* [DATASET EXTRACT]

--------------------------------------------------

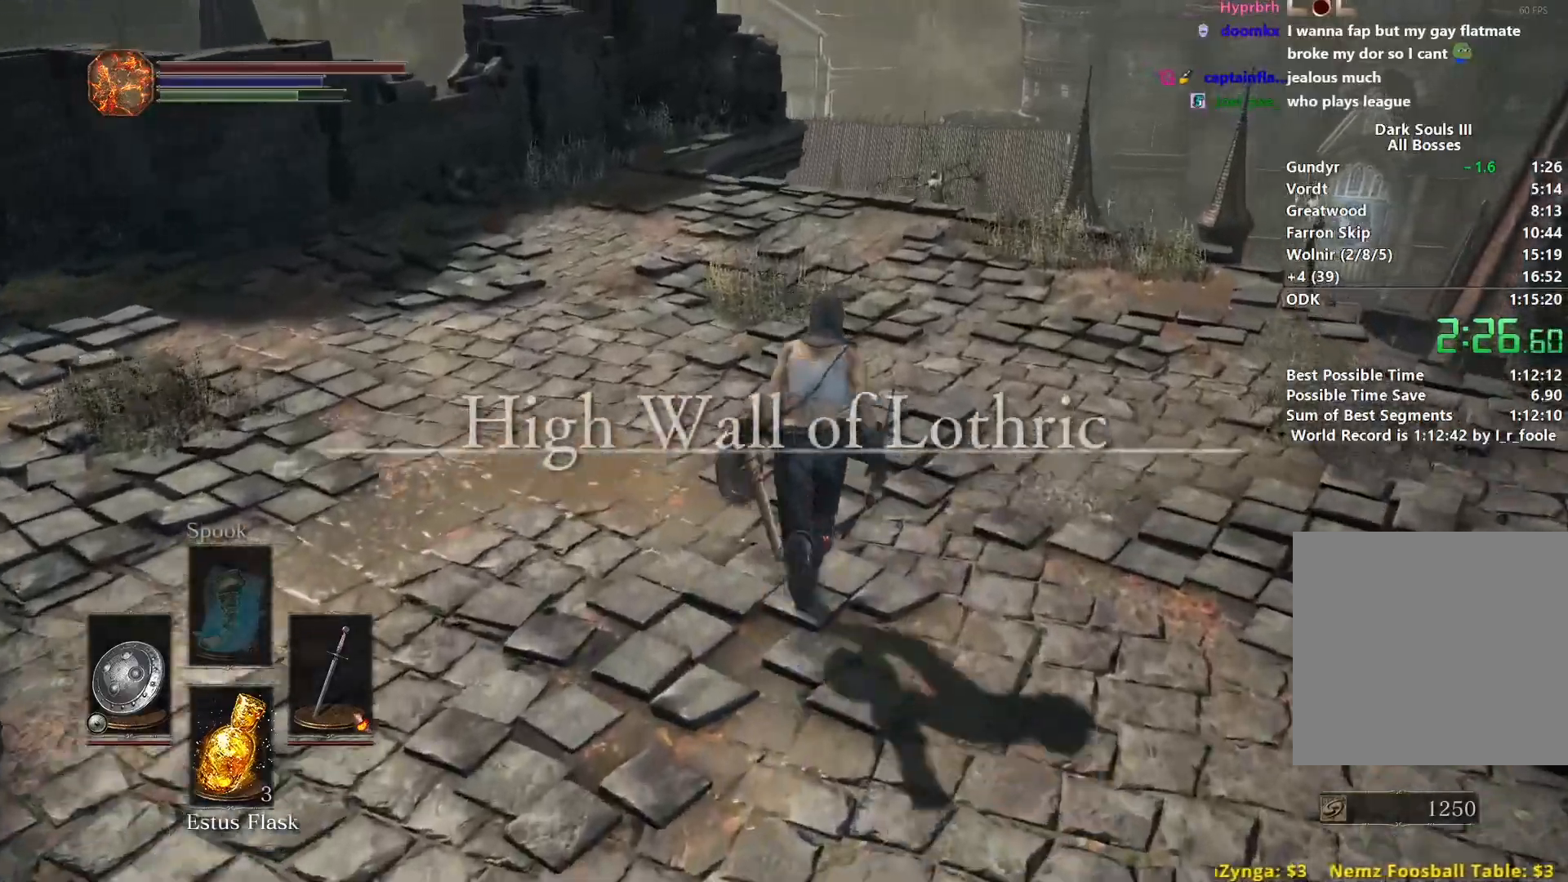
{"buttons": ["B"], "left_stick": "up", "right_stick": "center", "events": []}
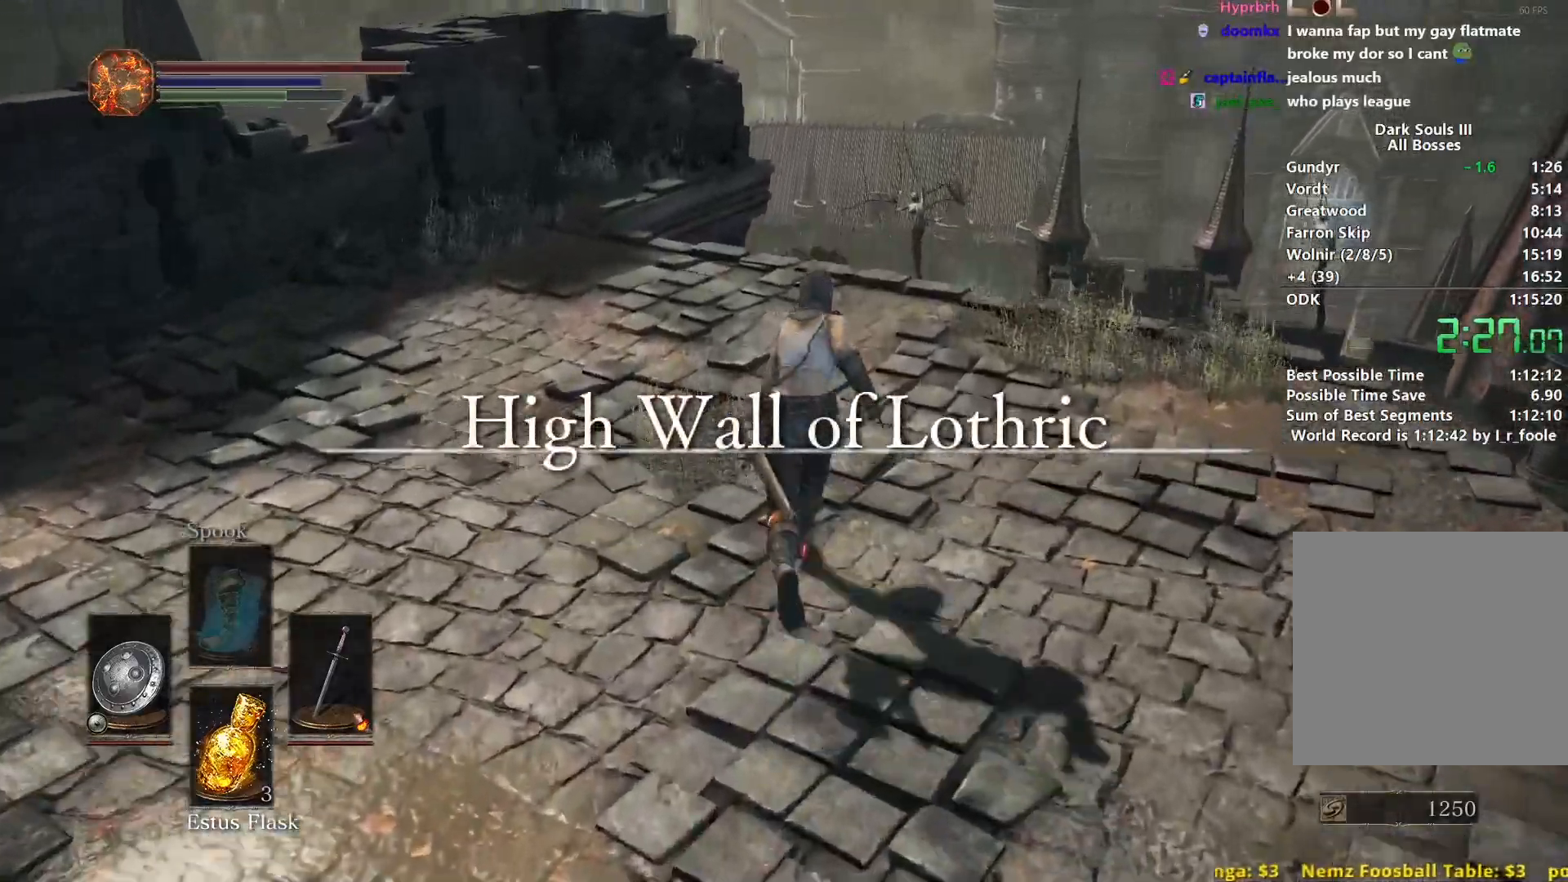
{"buttons": ["B"], "left_stick": "up", "right_stick": "down", "events": [[317, "right_stick", "down"]]}
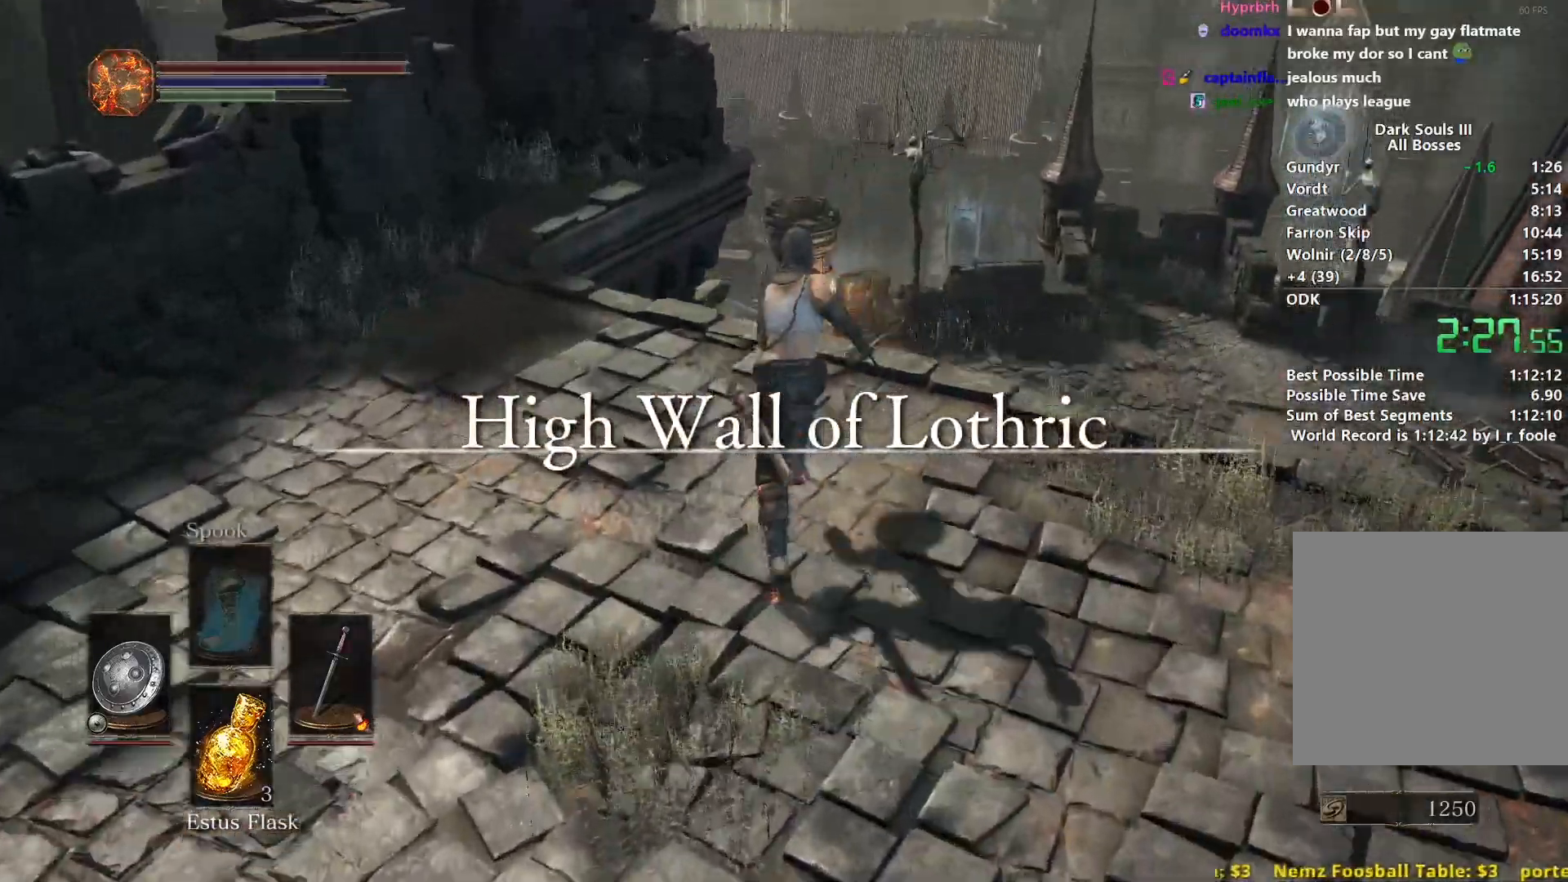
{"buttons": ["B"], "left_stick": "up", "right_stick": "down", "events": []}
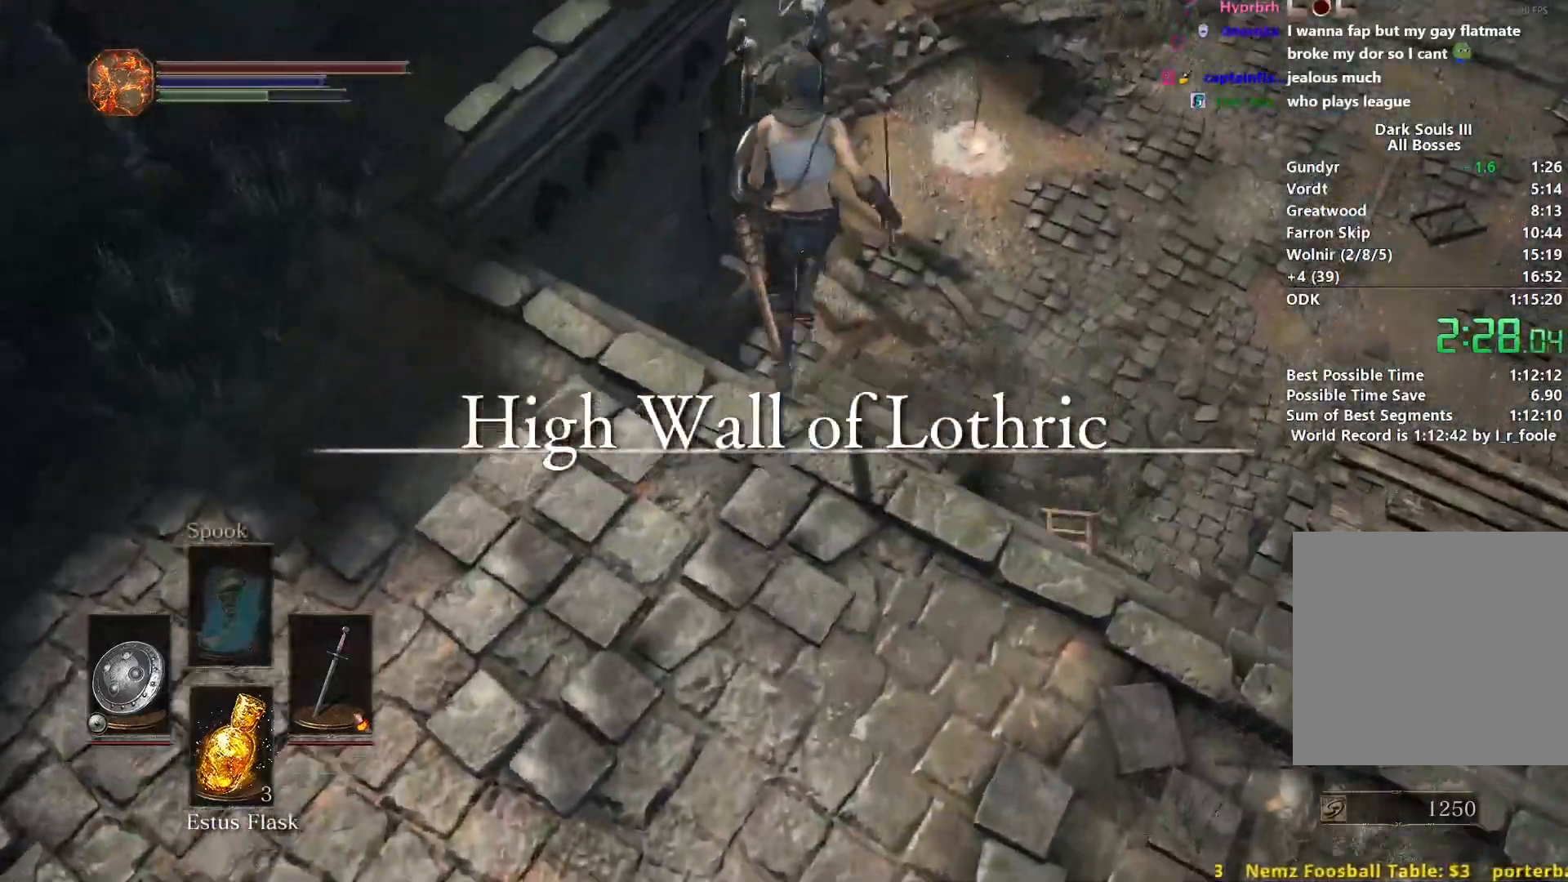
{"buttons": ["B"], "left_stick": "up", "right_stick": "center", "events": [[167, "right_stick", "center"], [183, "B", "up"], [317, "B", "down"], [400, "B", "up"], [483, "B", "down"]]}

--------------------------------------------------

The entire listing is to be printed exactly, with each picture omitted.

* [FINISHED TASK]
{"buttons": ["B"], "left_stick": "up", "right_stick": "center", "events": []}
{"buttons": ["B"], "left_stick": "up", "right_stick": "down", "events": [[317, "right_stick", "down"]]}
{"buttons": ["B"], "left_stick": "up", "right_stick": "down", "events": []}
{"buttons": ["B"], "left_stick": "up", "right_stick": "center", "events": [[167, "right_stick", "center"], [183, "B", "up"], [317, "B", "down"], [400, "B", "up"], [483, "B", "down"]]}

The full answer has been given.